• Work request
Each line below containing the word "kılavuzları" needs to be shown.
Study material Start Marker
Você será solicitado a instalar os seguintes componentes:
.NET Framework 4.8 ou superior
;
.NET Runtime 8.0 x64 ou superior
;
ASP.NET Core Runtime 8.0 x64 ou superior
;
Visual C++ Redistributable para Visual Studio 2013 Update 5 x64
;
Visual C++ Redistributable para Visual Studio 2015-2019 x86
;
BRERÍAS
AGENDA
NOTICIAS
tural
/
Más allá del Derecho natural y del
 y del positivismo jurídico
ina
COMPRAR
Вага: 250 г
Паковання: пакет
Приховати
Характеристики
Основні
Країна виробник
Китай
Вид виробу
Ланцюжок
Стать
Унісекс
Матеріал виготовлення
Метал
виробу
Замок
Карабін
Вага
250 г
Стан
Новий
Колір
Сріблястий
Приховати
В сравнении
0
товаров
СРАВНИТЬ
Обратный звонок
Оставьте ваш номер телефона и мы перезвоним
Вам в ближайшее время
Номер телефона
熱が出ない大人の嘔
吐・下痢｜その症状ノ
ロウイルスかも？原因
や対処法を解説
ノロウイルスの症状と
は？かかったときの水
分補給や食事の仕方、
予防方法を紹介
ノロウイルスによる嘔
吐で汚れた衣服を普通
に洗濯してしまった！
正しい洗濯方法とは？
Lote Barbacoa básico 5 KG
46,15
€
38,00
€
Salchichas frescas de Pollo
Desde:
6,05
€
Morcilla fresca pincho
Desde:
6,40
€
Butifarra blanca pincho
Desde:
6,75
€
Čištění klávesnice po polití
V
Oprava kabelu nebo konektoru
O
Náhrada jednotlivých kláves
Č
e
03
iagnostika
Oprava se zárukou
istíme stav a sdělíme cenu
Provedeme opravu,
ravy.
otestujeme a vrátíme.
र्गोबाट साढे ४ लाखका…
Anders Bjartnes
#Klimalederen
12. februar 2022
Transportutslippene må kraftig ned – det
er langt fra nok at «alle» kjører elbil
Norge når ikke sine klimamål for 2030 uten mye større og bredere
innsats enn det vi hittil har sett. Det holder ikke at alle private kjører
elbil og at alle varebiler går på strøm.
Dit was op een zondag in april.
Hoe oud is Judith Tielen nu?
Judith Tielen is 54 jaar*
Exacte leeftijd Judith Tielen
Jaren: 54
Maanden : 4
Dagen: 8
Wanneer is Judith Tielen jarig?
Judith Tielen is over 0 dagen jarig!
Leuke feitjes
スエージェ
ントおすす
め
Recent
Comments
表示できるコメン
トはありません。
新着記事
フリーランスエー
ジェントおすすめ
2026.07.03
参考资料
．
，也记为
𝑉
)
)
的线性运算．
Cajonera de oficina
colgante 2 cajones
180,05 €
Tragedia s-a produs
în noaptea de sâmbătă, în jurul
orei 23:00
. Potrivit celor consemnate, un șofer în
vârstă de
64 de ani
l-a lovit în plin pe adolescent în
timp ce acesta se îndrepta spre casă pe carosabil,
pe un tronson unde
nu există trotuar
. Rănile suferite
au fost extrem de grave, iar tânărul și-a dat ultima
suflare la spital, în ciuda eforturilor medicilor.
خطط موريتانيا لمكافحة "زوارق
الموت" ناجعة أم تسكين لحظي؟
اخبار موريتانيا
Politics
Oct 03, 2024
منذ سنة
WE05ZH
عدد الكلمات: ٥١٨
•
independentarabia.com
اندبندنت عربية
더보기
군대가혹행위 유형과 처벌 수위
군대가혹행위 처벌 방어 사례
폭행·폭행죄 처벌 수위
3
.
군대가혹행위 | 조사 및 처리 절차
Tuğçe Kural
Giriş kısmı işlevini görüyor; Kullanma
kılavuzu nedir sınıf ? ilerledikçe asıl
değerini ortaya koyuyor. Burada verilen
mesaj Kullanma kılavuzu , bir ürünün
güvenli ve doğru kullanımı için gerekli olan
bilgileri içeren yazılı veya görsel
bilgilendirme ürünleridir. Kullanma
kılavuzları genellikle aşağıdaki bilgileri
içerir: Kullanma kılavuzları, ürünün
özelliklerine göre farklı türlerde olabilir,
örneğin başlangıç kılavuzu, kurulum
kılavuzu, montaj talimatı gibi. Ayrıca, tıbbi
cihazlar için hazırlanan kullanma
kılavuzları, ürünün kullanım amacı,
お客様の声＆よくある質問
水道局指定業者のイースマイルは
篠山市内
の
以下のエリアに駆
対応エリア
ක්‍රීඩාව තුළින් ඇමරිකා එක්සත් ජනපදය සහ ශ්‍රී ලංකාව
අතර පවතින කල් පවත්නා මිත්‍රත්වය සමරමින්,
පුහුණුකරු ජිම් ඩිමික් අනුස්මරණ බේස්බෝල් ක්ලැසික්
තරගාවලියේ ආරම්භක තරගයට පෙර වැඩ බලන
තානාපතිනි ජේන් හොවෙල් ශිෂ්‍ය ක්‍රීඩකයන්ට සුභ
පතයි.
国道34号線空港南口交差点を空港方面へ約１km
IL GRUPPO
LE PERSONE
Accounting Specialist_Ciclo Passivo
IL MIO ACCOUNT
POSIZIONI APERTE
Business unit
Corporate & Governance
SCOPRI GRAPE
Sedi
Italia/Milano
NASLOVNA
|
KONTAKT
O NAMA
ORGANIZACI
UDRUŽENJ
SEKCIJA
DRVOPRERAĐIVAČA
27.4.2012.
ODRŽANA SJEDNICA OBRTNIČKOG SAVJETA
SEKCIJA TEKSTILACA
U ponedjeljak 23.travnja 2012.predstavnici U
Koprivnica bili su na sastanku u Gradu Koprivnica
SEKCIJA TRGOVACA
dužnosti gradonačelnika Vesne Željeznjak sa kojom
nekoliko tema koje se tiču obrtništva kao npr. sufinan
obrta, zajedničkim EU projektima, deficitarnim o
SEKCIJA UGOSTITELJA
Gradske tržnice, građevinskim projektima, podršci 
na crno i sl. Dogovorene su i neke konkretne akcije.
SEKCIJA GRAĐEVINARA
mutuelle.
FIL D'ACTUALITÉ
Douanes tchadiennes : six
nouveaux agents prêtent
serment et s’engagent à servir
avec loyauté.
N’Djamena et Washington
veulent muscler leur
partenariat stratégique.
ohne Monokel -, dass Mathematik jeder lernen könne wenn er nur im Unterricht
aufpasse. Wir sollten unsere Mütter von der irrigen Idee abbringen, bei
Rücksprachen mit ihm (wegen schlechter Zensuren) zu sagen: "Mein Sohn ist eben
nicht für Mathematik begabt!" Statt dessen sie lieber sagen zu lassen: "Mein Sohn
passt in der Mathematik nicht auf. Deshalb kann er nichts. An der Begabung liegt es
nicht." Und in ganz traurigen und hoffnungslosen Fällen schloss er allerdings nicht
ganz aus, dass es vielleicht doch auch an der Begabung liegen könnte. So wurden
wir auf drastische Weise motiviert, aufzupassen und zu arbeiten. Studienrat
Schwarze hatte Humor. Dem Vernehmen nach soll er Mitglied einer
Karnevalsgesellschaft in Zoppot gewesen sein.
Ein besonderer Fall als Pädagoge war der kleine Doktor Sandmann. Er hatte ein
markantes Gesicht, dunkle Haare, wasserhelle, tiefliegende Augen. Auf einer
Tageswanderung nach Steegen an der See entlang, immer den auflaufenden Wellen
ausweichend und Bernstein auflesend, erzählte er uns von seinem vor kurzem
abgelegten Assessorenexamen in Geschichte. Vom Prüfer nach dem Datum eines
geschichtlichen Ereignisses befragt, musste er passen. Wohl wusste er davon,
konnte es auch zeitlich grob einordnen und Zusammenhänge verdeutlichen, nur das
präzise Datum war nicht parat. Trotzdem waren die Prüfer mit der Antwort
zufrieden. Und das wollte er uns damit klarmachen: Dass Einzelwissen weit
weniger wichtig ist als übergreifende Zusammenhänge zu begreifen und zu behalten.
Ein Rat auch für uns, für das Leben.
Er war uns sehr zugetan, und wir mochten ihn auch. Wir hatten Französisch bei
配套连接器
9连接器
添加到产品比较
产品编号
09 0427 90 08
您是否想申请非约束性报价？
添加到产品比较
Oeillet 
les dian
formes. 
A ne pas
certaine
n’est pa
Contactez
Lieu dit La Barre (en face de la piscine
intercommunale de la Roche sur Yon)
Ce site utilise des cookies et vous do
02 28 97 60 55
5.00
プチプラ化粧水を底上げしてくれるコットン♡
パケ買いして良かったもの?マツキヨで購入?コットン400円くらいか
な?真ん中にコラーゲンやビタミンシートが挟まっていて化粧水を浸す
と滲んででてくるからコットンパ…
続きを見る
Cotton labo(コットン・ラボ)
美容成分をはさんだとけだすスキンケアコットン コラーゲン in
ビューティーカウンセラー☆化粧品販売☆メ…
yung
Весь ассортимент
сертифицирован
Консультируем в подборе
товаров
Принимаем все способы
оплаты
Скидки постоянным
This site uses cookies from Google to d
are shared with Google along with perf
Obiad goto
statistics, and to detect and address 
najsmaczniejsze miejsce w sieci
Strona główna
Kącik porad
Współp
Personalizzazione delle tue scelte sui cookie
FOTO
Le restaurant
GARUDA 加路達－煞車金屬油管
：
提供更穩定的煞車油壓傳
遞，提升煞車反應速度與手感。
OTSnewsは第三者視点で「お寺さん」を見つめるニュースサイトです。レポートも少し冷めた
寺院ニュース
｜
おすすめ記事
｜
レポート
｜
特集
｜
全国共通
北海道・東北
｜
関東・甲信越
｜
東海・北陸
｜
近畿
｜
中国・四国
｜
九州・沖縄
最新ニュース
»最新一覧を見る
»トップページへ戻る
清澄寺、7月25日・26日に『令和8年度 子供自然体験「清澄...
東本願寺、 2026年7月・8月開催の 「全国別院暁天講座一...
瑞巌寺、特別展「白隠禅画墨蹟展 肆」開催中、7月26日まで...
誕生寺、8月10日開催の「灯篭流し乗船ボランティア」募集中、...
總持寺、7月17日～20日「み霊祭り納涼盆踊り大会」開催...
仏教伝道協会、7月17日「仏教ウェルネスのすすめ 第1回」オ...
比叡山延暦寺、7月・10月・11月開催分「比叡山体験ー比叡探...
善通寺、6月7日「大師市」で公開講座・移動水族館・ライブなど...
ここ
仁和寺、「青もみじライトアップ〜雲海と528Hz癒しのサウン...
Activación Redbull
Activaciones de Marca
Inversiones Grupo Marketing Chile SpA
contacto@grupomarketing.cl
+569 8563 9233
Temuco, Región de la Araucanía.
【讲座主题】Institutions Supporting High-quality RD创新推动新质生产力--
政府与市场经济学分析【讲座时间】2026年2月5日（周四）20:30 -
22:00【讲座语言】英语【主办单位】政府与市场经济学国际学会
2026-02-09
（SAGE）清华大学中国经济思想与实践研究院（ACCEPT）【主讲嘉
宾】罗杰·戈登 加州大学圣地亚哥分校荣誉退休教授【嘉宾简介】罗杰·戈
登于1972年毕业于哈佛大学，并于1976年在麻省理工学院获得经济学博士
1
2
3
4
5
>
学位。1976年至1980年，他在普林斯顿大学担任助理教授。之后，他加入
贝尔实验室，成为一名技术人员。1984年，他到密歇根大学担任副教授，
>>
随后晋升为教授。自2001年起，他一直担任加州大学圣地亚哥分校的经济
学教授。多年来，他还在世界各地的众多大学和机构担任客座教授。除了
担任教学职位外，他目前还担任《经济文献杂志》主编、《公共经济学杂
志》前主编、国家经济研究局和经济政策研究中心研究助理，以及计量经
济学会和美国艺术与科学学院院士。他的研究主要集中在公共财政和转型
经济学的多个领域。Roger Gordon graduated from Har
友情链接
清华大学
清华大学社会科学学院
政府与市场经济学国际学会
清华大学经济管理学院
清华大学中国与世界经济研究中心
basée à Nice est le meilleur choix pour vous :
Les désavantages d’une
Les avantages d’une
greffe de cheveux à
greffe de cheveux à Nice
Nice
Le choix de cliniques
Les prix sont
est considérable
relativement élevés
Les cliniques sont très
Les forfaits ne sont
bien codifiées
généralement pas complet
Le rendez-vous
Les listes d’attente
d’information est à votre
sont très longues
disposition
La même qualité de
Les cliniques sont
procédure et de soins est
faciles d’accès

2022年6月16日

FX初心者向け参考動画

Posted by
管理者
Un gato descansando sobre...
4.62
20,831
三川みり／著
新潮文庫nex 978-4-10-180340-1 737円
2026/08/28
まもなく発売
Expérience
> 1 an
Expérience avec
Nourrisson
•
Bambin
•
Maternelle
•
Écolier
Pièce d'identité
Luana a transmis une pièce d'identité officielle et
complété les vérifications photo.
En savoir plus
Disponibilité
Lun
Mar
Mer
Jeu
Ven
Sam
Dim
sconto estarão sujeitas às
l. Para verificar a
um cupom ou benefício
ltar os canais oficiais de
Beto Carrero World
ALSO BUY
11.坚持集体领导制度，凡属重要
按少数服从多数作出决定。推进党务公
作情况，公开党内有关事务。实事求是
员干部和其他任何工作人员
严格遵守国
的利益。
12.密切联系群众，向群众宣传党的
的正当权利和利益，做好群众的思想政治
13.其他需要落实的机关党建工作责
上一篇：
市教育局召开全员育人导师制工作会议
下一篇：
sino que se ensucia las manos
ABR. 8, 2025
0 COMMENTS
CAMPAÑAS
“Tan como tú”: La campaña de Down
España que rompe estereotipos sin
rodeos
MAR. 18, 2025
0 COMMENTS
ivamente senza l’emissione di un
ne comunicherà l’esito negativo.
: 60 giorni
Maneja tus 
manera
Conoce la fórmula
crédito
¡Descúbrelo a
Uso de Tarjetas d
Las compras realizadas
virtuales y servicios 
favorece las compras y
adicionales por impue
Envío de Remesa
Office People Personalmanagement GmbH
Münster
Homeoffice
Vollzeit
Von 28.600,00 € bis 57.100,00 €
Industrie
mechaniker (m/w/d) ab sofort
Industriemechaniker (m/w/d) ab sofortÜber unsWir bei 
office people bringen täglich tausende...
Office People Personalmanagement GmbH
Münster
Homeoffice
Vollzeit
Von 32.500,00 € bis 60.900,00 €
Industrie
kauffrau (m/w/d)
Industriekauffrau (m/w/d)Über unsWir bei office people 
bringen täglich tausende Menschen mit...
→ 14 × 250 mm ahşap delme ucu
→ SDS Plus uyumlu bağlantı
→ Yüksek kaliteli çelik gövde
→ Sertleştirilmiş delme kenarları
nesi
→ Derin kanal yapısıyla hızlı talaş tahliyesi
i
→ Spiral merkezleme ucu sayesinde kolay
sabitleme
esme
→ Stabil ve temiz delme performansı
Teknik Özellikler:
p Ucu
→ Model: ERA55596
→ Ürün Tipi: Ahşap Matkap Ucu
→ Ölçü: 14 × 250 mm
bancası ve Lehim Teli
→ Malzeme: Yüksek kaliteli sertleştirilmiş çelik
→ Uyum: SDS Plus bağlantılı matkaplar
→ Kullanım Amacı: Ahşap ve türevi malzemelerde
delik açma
Study material End Marker
• Response to the task
kılavuzları genellikle aşağıdaki bilgileri
içerir: Kullanma kılavuzları, ürünün
kılavuzları, ürünün kullanım amacı,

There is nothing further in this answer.